Recensione: Misery Never Forgets
Primo album per gli statunitensi Wristmeetrazor. Album, che, di fatto parrebbe di più un EP. Ma così è per la casa discografica e non resta che prenderne atto.
I Wristmeetrazor sono nati nell’estate del 2017 come progetto one-man band del chitarrista/cantante Jonah Thorne, successivamente coadiuvato, dopo aver prodotto un demo, dal bassista/cantante Justin Fornof. Nell’autunno dello stesso anno il duo ha dato alle stampe due EP cui, infine, è seguito il reclutamento del batterista/cantante Bryan Prosser per la definitiva definizione dell’attuale line-up.
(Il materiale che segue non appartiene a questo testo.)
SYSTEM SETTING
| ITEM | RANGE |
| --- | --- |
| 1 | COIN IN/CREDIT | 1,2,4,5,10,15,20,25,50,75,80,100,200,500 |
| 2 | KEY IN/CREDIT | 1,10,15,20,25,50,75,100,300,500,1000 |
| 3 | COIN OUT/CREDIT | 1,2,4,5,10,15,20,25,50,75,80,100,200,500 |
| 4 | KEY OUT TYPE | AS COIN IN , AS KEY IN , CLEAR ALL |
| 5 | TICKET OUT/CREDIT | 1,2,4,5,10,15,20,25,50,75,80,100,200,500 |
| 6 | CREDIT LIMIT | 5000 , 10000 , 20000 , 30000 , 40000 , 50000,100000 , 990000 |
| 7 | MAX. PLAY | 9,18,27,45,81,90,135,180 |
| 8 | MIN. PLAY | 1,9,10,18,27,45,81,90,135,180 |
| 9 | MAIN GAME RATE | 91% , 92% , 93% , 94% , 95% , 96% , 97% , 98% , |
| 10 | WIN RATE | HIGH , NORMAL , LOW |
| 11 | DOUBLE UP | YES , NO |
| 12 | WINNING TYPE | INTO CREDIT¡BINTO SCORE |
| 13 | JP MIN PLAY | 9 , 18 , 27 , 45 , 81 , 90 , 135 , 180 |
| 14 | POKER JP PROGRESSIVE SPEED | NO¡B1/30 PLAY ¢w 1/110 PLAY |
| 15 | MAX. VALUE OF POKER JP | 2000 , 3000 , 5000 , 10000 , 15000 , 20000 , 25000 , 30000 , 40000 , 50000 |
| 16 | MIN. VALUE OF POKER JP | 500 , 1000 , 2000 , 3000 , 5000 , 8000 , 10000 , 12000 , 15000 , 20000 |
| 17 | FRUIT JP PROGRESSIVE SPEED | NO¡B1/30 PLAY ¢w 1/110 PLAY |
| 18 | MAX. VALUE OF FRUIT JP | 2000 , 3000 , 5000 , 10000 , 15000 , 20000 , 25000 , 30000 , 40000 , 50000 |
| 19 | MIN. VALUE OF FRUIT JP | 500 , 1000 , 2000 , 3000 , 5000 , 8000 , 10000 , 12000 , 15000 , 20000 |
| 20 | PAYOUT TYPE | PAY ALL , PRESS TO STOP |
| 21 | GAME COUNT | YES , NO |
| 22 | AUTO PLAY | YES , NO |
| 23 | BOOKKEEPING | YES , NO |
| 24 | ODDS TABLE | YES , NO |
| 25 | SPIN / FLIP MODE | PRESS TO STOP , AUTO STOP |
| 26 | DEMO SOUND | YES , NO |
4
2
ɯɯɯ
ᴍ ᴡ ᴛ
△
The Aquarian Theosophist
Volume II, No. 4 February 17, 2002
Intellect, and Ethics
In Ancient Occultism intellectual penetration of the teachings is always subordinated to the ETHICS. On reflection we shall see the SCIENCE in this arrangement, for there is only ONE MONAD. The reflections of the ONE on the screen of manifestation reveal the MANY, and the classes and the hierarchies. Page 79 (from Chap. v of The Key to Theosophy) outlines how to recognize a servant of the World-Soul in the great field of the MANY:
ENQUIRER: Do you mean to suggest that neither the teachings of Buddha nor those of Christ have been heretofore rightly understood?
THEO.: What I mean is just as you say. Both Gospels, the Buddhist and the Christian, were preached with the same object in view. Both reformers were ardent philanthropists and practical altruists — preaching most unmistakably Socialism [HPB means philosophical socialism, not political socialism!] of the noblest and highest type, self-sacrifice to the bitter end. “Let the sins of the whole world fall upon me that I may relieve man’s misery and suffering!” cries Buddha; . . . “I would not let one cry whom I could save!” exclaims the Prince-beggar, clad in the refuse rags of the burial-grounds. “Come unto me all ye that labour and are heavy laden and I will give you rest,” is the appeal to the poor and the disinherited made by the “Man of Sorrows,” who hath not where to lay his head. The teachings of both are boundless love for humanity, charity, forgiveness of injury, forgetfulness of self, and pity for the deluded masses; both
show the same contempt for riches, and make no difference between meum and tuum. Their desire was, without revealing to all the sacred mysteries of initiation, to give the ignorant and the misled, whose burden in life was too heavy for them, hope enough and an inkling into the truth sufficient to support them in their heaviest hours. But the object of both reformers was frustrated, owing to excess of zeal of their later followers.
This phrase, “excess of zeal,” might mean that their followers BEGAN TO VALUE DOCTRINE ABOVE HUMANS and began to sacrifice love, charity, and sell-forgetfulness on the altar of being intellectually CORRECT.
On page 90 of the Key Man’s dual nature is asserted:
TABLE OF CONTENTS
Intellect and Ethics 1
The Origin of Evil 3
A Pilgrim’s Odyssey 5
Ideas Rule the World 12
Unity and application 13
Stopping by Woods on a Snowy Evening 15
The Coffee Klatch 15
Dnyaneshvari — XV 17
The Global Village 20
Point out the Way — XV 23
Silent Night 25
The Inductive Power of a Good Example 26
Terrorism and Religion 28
Va subito sottolineato che la giovane età non pare essere un problema, per i Nostri. Capaci di sviscerare sin da subito, quindi, un sound tecnicamente senza difetti. Grande padronanza dei propri mezzi in fase di esecuzione, ottimo sound complessivo. Chiaro, limpido, tagliente. Tagliente come da definizione enciclopedica delle sonorità *-core, cui si può assimilare lo stile del trio a stelle e strisce, nel quale confluiscono varie correnti: screamo, hardcore, metalcore. Correnti che rendono difficile un suo corretto inquadramento, poiché la band li mischia con notevole abilità, senza cioè che ci sia una netta predominanza di una rispetto all’altra, nell’obbedienza, comunque, di una foggia musicale ben definita, ben disegnata, adulta. Se proprio occorre fornire un nome, allora è metalcore. Non melodico se non in rarissimi momenti, con prevalenza di una componente dissonante che rende “Misery Never Forgets” un disco arcigno, duro da digerire come un pugno nello stomaco.
Peraltro, non tutte le song sono… song vere e proprie. ‘Goodbye Sweet Betty’, per esempio, è soltanto un intermezzo ambient fortemente disarmonico, disturbante, che, sì, contribuisce a rendere viva l’atmosfera fredda e glaciale che i Wristmeetrazor vogliono creare ma che, allo stesso tempo, riduce ulteriormente i minuti di musica vera compresi in “Misery Never Forgets”.
Il risultato complessivo non è granché, poiché, alla fine dei conti, poco più di una dozzina di minuti per generare nell’ascoltatore visioni o sensazioni o emozioni forti non sono sufficienti. La… suite finale ‘No More Blue Tomorrows’, della durata di quattro minuti, presenta anch’essa, come incipit, un lungo segmento ambient che riduce la rabbia e la disperazione di un sound invece interessante. Ricco di energia e aggressività, animato da sfavillante potenza, pieno, profondo. Come dimostra l’opener-track ‘Loathsome’, aguzza, arcigna, cattiva. Rutilante nel suo possente incedere ritmata dalle urla sguaiate del vocalist di turno, tese a rendere tangibile una sofferenza reale nonché una lontananza altrettanto reale dalla supposta normalità di una società da combattere nei valori di base.
Difficile se non impossibile, quindi, giudicare con un voto secco, riassuntivo, “Misery Never Forgets”. Non resta che andare a istinto e sulla fiducia di un ensemble che lascia intravedere un notevole potenziale, al momento inespresso.
Sufficienza, allora, e niente più, per i Wristmeetrazor.